## Directions
The full set of lines below has to be written out again exactly.

## Dataset records
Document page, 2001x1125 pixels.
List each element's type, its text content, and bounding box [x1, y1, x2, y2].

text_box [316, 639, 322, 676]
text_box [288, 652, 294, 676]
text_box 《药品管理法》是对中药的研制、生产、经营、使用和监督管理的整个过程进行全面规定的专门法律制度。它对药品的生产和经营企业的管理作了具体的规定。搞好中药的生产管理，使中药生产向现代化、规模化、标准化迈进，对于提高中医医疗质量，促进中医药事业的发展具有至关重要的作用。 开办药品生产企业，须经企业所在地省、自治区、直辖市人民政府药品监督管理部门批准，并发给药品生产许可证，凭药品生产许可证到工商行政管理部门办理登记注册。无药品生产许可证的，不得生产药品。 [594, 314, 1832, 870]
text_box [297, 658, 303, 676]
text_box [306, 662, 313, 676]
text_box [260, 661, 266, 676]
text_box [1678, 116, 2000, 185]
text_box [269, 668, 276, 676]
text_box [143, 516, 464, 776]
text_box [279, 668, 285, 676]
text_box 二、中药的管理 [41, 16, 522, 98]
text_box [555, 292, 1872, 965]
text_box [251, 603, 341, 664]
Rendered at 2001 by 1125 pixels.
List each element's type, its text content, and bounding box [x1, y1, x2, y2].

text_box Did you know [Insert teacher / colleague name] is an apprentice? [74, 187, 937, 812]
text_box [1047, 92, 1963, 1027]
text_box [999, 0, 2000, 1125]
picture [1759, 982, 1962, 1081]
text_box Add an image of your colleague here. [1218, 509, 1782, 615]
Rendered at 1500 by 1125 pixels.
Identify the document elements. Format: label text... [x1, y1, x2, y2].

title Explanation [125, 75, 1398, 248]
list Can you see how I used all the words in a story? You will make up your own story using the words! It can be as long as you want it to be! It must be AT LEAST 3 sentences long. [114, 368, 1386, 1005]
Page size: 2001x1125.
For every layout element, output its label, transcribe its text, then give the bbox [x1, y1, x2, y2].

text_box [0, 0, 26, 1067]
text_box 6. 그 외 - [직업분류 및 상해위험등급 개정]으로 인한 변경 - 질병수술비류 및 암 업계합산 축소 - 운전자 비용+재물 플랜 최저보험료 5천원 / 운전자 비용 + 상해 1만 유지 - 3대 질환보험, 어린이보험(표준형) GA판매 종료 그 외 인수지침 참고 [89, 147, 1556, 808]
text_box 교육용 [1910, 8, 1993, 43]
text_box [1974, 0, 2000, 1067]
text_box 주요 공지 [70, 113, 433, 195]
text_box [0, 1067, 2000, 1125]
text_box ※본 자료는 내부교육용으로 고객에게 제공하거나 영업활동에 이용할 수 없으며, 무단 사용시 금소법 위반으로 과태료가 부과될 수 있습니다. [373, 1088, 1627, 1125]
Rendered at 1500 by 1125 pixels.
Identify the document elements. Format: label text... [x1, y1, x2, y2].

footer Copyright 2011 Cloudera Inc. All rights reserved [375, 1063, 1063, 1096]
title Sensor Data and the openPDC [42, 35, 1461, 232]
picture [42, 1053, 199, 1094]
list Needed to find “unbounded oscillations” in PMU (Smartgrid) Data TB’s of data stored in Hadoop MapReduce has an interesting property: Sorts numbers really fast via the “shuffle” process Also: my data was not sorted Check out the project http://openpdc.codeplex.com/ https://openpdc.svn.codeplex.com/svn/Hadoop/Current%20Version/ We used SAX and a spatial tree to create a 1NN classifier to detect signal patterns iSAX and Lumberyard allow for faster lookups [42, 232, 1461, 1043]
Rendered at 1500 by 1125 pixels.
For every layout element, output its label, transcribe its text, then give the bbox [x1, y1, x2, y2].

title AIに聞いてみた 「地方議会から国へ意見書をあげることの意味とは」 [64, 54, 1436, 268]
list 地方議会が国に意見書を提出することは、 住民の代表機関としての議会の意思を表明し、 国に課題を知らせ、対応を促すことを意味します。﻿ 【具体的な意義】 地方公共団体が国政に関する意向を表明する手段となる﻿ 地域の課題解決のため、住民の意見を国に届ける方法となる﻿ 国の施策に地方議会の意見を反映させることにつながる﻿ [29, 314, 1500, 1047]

## Written solution
Document page, 2001x1125 pixels.
List each element's type, its text content, and bounding box [x1, y1, x2, y2].

text_box [316, 639, 322, 676]
text_box [288, 652, 294, 676]
text_box 《药品管理法》是对中药的研制、生产、经营、使用和监督管理的整个过程进行全面规定的专门法律制度。它对药品的生产和经营企业的管理作了具体的规定。搞好中药的生产管理，使中药生产向现代化、规模化、标准化迈进，对于提高中医医疗质量，促进中医药事业的发展具有至关重要的作用。 开办药品生产企业，须经企业所在地省、自治区、直辖市人民政府药品监督管理部门批准，并发给药品生产许可证，凭药品生产许可证到工商行政管理部门办理登记注册。无药品生产许可证的，不得生产药品。 [594, 314, 1832, 870]
text_box [297, 658, 303, 676]
text_box [306, 662, 313, 676]
text_box [260, 661, 266, 676]
text_box [1678, 116, 2000, 185]
text_box [269, 668, 276, 676]
text_box [143, 516, 464, 776]
text_box [279, 668, 285, 676]
text_box 二、中药的管理 [41, 16, 522, 98]
text_box [555, 292, 1872, 965]
text_box [251, 603, 341, 664]
Rendered at 2001 by 1125 pixels.
List each element's type, its text content, and bounding box [x1, y1, x2, y2].

text_box Did you know [Insert teacher / colleague name] is an apprentice? [74, 187, 937, 812]
text_box [1047, 92, 1963, 1027]
text_box [999, 0, 2000, 1125]
picture [1759, 982, 1962, 1081]
text_box Add an image of your colleague here. [1218, 509, 1782, 615]
Rendered at 1500 by 1125 pixels.
Identify the document elements. Format: label text... [x1, y1, x2, y2].

title Explanation [125, 75, 1398, 248]
list Can you see how I used all the words in a story? You will make up your own story using the words! It can be as long as you want it to be! It must be AT LEAST 3 sentences long. [114, 368, 1386, 1005]
Page size: 2001x1125.
For every layout element, output its label, transcribe its text, then give the bbox [x1, y1, x2, y2].

text_box [0, 0, 26, 1067]
text_box 6. 그 외 - [직업분류 및 상해위험등급 개정]으로 인한 변경 - 질병수술비류 및 암 업계합산 축소 - 운전자 비용+재물 플랜 최저보험료 5천원 / 운전자 비용 + 상해 1만 유지 - 3대 질환보험, 어린이보험(표준형) GA판매 종료 그 외 인수지침 참고 [89, 147, 1556, 808]
text_box 교육용 [1910, 8, 1993, 43]
text_box [1974, 0, 2000, 1067]
text_box 주요 공지 [70, 113, 433, 195]
text_box [0, 1067, 2000, 1125]
text_box ※본 자료는 내부교육용으로 고객에게 제공하거나 영업활동에 이용할 수 없으며, 무단 사용시 금소법 위반으로 과태료가 부과될 수 있습니다. [373, 1088, 1627, 1125]
Rendered at 1500 by 1125 pixels.
Identify the document elements. Format: label text... [x1, y1, x2, y2].

footer Copyright 2011 Cloudera Inc. All rights reserved [375, 1063, 1063, 1096]
title Sensor Data and the openPDC [42, 35, 1461, 232]
picture [42, 1053, 199, 1094]
list Needed to find “unbounded oscillations” in PMU (Smartgrid) Data TB’s of data stored in Hadoop MapReduce has an interesting property: Sorts numbers really fast via the “shuffle” process Also: my data was not sorted Check out the project http://openpdc.codeplex.com/ https://openpdc.svn.codeplex.com/svn/Hadoop/Current%20Version/ We used SAX and a spatial tree to create a 1NN classifier to detect signal patterns iSAX and Lumberyard allow for faster lookups [42, 232, 1461, 1043]
Rendered at 1500 by 1125 pixels.
For every layout element, output its label, transcribe its text, then give the bbox [x1, y1, x2, y2].

title AIに聞いてみた 「地方議会から国へ意見書をあげることの意味とは」 [64, 54, 1436, 268]
list 地方議会が国に意見書を提出することは、 住民の代表機関としての議会の意思を表明し、 国に課題を知らせ、対応を促すことを意味します。﻿ 【具体的な意義】 地方公共団体が国政に関する意向を表明する手段となる﻿ 地域の課題解決のため、住民の意見を国に届ける方法となる﻿ 国の施策に地方議会の意見を反映させることにつながる﻿ [29, 314, 1500, 1047]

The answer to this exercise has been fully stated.